Material provided START

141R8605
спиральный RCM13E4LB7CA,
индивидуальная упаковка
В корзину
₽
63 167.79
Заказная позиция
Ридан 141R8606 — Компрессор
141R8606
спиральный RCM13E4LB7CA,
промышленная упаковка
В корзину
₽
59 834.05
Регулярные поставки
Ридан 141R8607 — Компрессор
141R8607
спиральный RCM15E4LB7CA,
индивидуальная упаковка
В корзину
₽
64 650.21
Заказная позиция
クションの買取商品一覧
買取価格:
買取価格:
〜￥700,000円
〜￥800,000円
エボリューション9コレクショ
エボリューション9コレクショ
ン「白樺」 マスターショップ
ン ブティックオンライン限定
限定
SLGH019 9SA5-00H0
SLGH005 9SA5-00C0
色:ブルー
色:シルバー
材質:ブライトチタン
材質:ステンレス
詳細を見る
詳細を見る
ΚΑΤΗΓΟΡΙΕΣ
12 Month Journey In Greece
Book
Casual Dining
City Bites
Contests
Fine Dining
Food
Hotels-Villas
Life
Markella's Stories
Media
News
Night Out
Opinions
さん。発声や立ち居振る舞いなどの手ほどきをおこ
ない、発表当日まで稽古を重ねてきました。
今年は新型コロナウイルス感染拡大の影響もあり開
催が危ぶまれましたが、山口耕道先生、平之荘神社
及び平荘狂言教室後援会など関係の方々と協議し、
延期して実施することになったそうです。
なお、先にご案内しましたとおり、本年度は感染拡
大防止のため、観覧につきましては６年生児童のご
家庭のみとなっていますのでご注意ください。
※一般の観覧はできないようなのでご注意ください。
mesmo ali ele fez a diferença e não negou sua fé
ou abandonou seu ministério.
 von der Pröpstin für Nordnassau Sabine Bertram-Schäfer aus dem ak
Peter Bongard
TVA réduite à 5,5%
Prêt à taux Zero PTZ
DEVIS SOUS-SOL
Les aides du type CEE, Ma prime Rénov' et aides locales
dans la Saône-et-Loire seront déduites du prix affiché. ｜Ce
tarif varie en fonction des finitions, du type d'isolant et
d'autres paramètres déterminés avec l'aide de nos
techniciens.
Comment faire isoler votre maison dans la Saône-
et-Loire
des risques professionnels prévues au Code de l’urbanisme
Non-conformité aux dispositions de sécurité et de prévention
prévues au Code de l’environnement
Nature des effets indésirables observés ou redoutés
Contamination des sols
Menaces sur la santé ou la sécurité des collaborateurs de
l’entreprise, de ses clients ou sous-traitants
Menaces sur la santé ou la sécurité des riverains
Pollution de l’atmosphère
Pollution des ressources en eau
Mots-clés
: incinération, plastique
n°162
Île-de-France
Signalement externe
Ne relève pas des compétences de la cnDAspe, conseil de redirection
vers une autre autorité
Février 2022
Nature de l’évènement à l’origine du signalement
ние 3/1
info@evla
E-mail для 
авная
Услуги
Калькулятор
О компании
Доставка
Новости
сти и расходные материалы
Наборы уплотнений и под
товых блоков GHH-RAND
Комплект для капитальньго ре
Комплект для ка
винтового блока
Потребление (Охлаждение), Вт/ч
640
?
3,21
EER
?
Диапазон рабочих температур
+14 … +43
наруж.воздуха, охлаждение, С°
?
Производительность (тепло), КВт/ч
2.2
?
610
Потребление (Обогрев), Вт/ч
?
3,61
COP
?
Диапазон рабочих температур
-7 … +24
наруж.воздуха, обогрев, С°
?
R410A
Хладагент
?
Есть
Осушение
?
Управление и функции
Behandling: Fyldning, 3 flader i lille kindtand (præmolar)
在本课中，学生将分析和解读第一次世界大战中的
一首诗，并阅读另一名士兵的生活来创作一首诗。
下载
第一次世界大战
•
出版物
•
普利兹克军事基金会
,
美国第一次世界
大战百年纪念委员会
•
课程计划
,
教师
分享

Material provided END

:: Action item ::
Set down the records again verbatim, so that each word stays as it is.

:: Exercise answer ::
141R8605
спиральный RCM13E4LB7CA,
индивидуальная упаковка
В корзину
₽
63 167.79
Заказная позиция
Ридан 141R8606 — Компрессор
141R8606
спиральный RCM13E4LB7CA,
промышленная упаковка
В корзину
₽
59 834.05
Регулярные поставки
Ридан 141R8607 — Компрессор
141R8607
спиральный RCM15E4LB7CA,
индивидуальная упаковка
В корзину
₽
64 650.21
Заказная позиция
クションの買取商品一覧
買取価格:
買取価格:
〜￥700,000円
〜￥800,000円
エボリューション9コレクショ
エボリューション9コレクショ
ン「白樺」 マスターショップ
ン ブティックオンライン限定
限定
SLGH019 9SA5-00H0
SLGH005 9SA5-00C0
色:ブルー
色:シルバー
材質:ブライトチタン
材質:ステンレス
詳細を見る
詳細を見る
ΚΑΤΗΓΟΡΙΕΣ
12 Month Journey In Greece
Book
Casual Dining
City Bites
Contests
Fine Dining
Food
Hotels-Villas
Life
Markella's Stories
Media
News
Night Out
Opinions
さん。発声や立ち居振る舞いなどの手ほどきをおこ
ない、発表当日まで稽古を重ねてきました。
今年は新型コロナウイルス感染拡大の影響もあり開
催が危ぶまれましたが、山口耕道先生、平之荘神社
及び平荘狂言教室後援会など関係の方々と協議し、
延期して実施することになったそうです。
なお、先にご案内しましたとおり、本年度は感染拡
大防止のため、観覧につきましては６年生児童のご
家庭のみとなっていますのでご注意ください。
※一般の観覧はできないようなのでご注意ください。
mesmo ali ele fez a diferença e não negou sua fé
ou abandonou seu ministério.
 von der Pröpstin für Nordnassau Sabine Bertram-Schäfer aus dem ak
Peter Bongard
TVA réduite à 5,5%
Prêt à taux Zero PTZ
DEVIS SOUS-SOL
Les aides du type CEE, Ma prime Rénov' et aides locales
dans la Saône-et-Loire seront déduites du prix affiché. ｜Ce
tarif varie en fonction des finitions, du type d'isolant et
d'autres paramètres déterminés avec l'aide de nos
techniciens.
Comment faire isoler votre maison dans la Saône-
et-Loire
des risques professionnels prévues au Code de l’urbanisme
Non-conformité aux dispositions de sécurité et de prévention
prévues au Code de l’environnement
Nature des effets indésirables observés ou redoutés
Contamination des sols
Menaces sur la santé ou la sécurité des collaborateurs de
l’entreprise, de ses clients ou sous-traitants
Menaces sur la santé ou la sécurité des riverains
Pollution de l’atmosphère
Pollution des ressources en eau
Mots-clés
: incinération, plastique
n°162
Île-de-France
Signalement externe
Ne relève pas des compétences de la cnDAspe, conseil de redirection
vers une autre autorité
Février 2022
Nature de l’évènement à l’origine du signalement
ние 3/1
info@evla
E-mail для 
авная
Услуги
Калькулятор
О компании
Доставка
Новости
сти и расходные материалы
Наборы уплотнений и под
товых блоков GHH-RAND
Комплект для капитальньго ре
Комплект для ка
винтового блока
Потребление (Охлаждение), Вт/ч
640
?
3,21
EER
?
Диапазон рабочих температур
+14 … +43
наруж.воздуха, охлаждение, С°
?
Производительность (тепло), КВт/ч
2.2
?
610
Потребление (Обогрев), Вт/ч
?
3,61
COP
?
Диапазон рабочих температур
-7 … +24
наруж.воздуха, обогрев, С°
?
R410A
Хладагент
?
Есть
Осушение
?
Управление и функции
Behandling: Fyldning, 3 flader i lille kindtand (præmolar)
在本课中，学生将分析和解读第一次世界大战中的
一首诗，并阅读另一名士兵的生活来创作一首诗。
下载
第一次世界大战
•
出版物
•
普利兹克军事基金会
,
美国第一次世界
大战百年纪念委员会
•
课程计划
,
教师
分享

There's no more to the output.